According to my one uncle, he got out less on his policy after saving for 20 years (the same amount in a savings account as well as in a retirement policy).

What would be the best option for me: saving into the money market or an upgrade on the policy? I also get phone calls from eg Sanlam advising me of all kinds of new savings plans.

I don't want to save into such a plan if the taxman will take such a big lump at the end of the period. I would then rather save into a savings account, get monthly interest and be taxed on the interest I earn. I'm sure I will pay less tax that way.

Your opinion would be of great help.


Answer

FINANCE
You have a very valid point and I would like to share with you some of my views – and I'm sure it will differ from client to client and also from financial advisor (FA) to financial advisor.

When a client comes to me, we work through some basic info and I quickly learn what this person's approach is to (for example) saving, taking risk and how that person feels about tax. One of my clients received pension payouts and she wanted to have 24hr access to the funds. This meant a money market account and her amount of interest for a full year will definitely be taxed. When one uses the interest earned on such an account, the money itself cannot grow and keep up with inflation. When the person saves the interest fully, the funds starts to grow bigger and bigger because of this (sure you know it, it's described in more detail for other readers). She wanted access to the money for building projects that was to start in a year or two and when I calculated the nett growth on her money (after tax) it was still very good compared to other options. A policy or retirement annuity (RA) has its place, believe you me! For many years I was very anti-RA's but since then I've seen that with decent planning of which funds your money are invested in and an openess with your FA re. the fees he/she takes as well as the fund manager when you choose the fund (or funds), clients CAN save on them but it's also for clients who don't (or won't save) any other way.
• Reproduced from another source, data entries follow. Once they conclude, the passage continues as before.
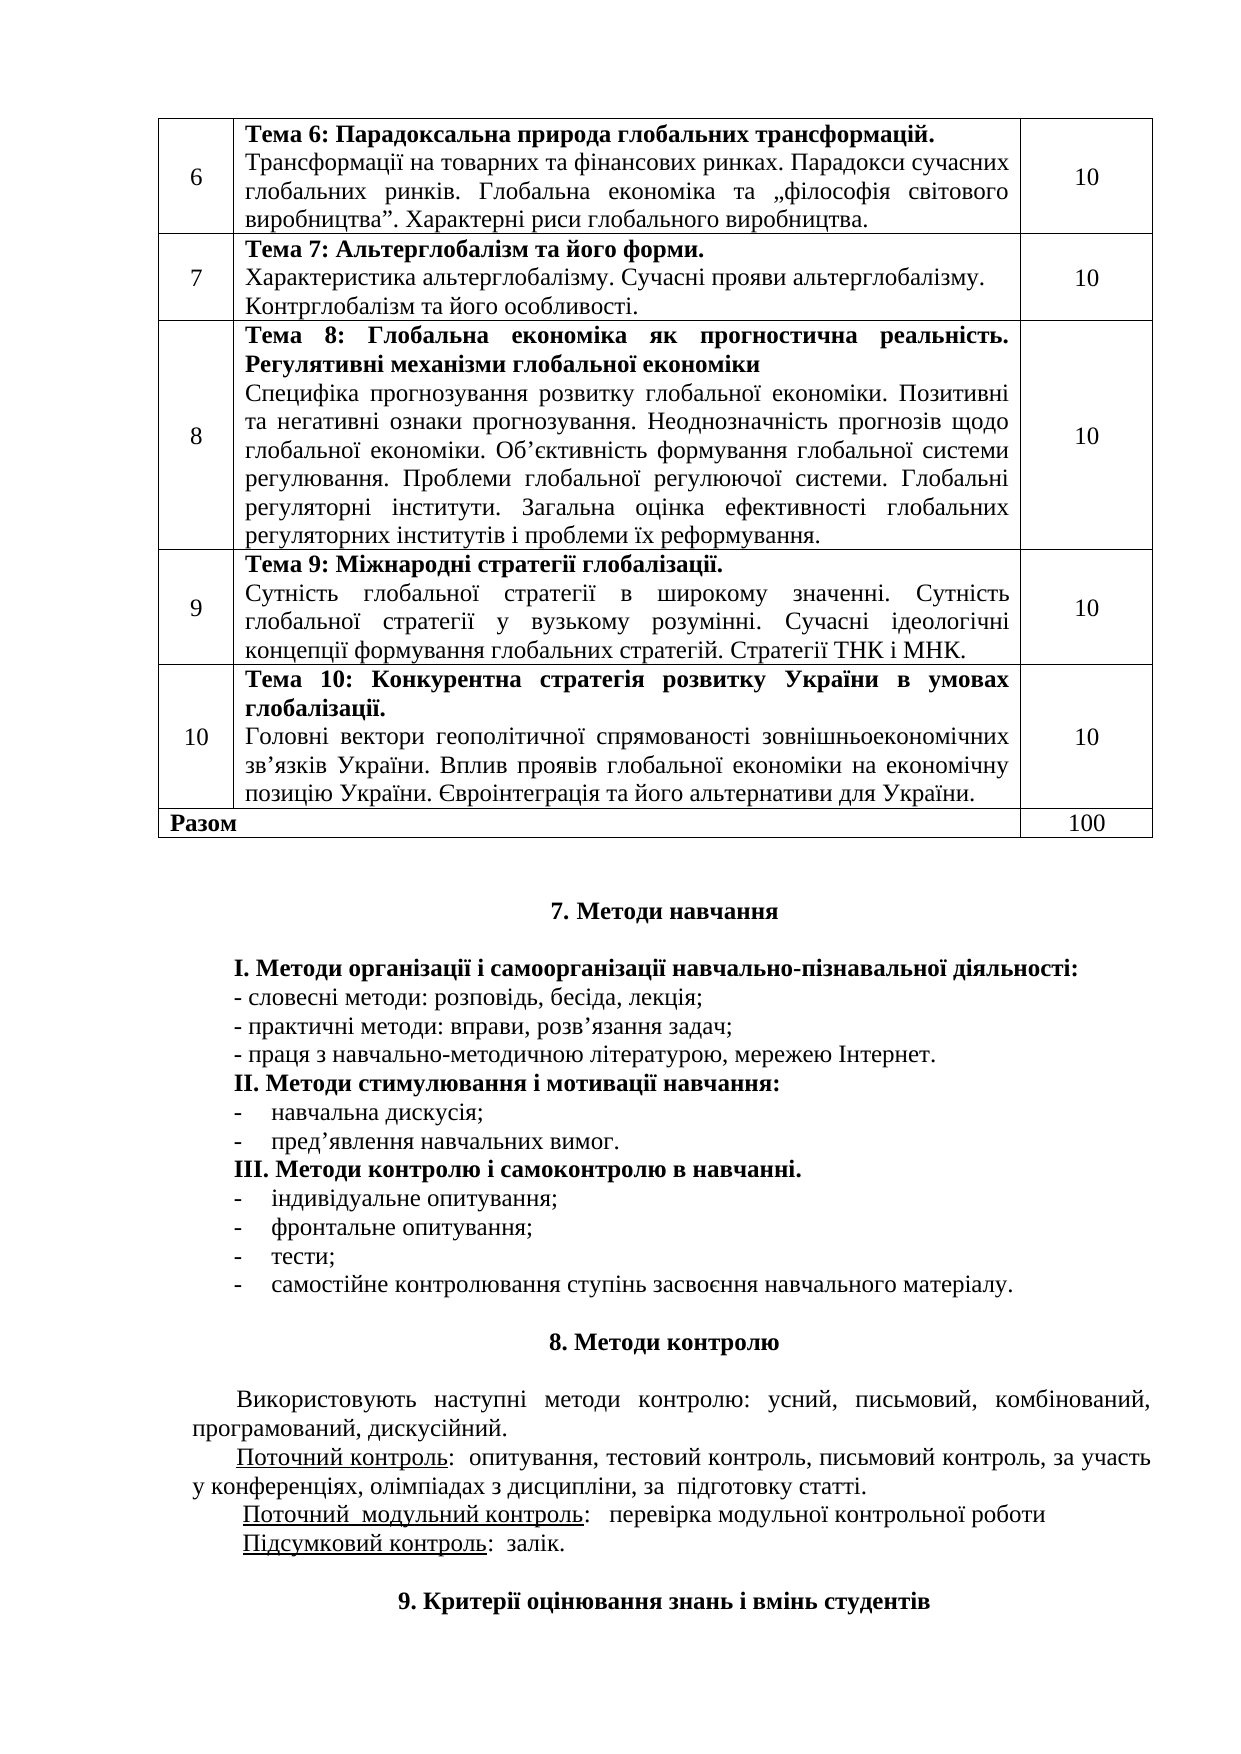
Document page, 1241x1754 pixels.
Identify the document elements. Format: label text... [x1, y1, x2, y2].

table_cell 10 [1021, 234, 1152, 320]
table_cell 10 [1021, 321, 1152, 549]
table_cell 10 [1021, 665, 1152, 807]
text Використовують наступні методи контролю: усний, письмовий, комбінований, програмований, дискусійний. [192, 1384, 1152, 1442]
table_cell 6 [159, 119, 233, 233]
table_cell 10 [1021, 119, 1152, 233]
table_cell 8 [159, 321, 233, 549]
list навчальна дискусія; [177, 1097, 1152, 1126]
text Підсумковий контроль: залік. [192, 1528, 1152, 1557]
table_cell 10 [159, 665, 233, 807]
text 8. Методи контролю [177, 1327, 1152, 1356]
list тести; [177, 1241, 1152, 1269]
text - словесні методи: розповідь, бесіда, лекція; [177, 982, 1152, 1011]
table_cell 7 [159, 234, 233, 320]
text 7. Методи навчання [177, 896, 1152, 924]
table_cell Тема 7: Альтерглобалізм та його форми. Характеристика альтерглобалізму. Сучасні прояви альтерглобалізму. Контрглобалізм та його особливості. [234, 234, 1020, 320]
table_cell 10 [1021, 550, 1152, 664]
table_cell Тема 6: Парадоксальна природа глобальних трансформацій. Трансформації на товарних та фінансових ринках. Парадокси сучасних глобальних ринків. Глобальна економіка та „філософія світового виробництва”. Характерні риси глобального виробництва. [234, 119, 1020, 233]
table_cell Тема 8: Глобальна економіка як прогностична реальність. Регулятивні механізми глобальної економіки Специфіка прогнозування розвитку глобальної економіки. Позитивні та негативні ознаки прогнозування. Неоднозначність прогнозів щодо глобальної економіки. Об’єктивність формування глобальної системи регулювання. Проблеми глобальної регулюючої системи. Глобальні регуляторні інститути. Загальна оцінка ефективності глобальних регуляторних інститутів і проблеми їх реформування. [234, 321, 1020, 549]
text ІІ. Методи стимулювання і мотивації навчання: [177, 1068, 1152, 1097]
list самостійне контролювання ступінь засвоєння навчального матеріалу. [177, 1269, 1152, 1298]
text І. Методи організації і самоорганізації навчально-пізнавальної діяльності: [177, 953, 1152, 982]
text 9. Критерії оцінювання знань і вмінь студентів [177, 1586, 1152, 1614]
table_cell 9 [159, 550, 233, 664]
table_cell Разом [159, 809, 1020, 837]
table_cell Тема 10: Конкурентна стратегія розвитку України в умовах глобалізації. Головні вектори геополітичної спрямованості зовнішньоекономічних зв’язків України. Вплив проявів глобальної економіки на економічну позицію України. Євроінтеграція та його альтернативи для України. [234, 665, 1020, 807]
text Поточний контроль: опитування, тестовий контроль, письмовий контроль, за участь у конференціях, олімпіадах з дисципліни, за підготовку статті. [192, 1442, 1152, 1499]
table_cell Тема 9: Міжнародні стратегії глобалізації. Сутність глобальної стратегії в широкому значенні. Сутність глобальної стратегії у вузькому розумінні. Сучасні ідеологічні концепції формування глобальних стратегій. Стратегії ТНК і МНК. [234, 550, 1020, 664]
list пред’явлення навчальних вимог. [177, 1126, 1152, 1154]
table_cell 100 [1021, 809, 1152, 837]
list фронтальне опитування; [177, 1212, 1152, 1241]
list індивідуальне опитування; [177, 1183, 1152, 1212]
text Поточний модульний контроль: перевірка модульної контрольної роботи [192, 1499, 1152, 1528]
text - праця з навчально-методичною літературою, мережею Інтернет. [177, 1039, 1152, 1068]
text ІІІ. Методи контролю і самоконтролю в навчанні. [177, 1154, 1152, 1183]
text - практичні методи: вправи, розв’язання задач; [177, 1011, 1152, 1039]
Also I have clients who I'd rather see pay money in their own RA's than to SARS and they also use the tax refunds very disciplined. If you can save up like this and not use the interest so it can grow in capital, it definitely gives good value for money and I will use it with a client who will save like this. Each client's own situation and whether they have a business, is married or not, children, health wise and cover if you cannot work until 65 even if that's your decision now – there are many factors to consider and then I make a plan for the client that is good for him/her.

I'm personally in favour of cash savings and also, I find quite a lot of clients who save on policies but do not know in which funds their premiums are invested – when your FA knows his/her funds and involved in the choosing of it, then you will have good growth on it over a long period over both low and high share markets.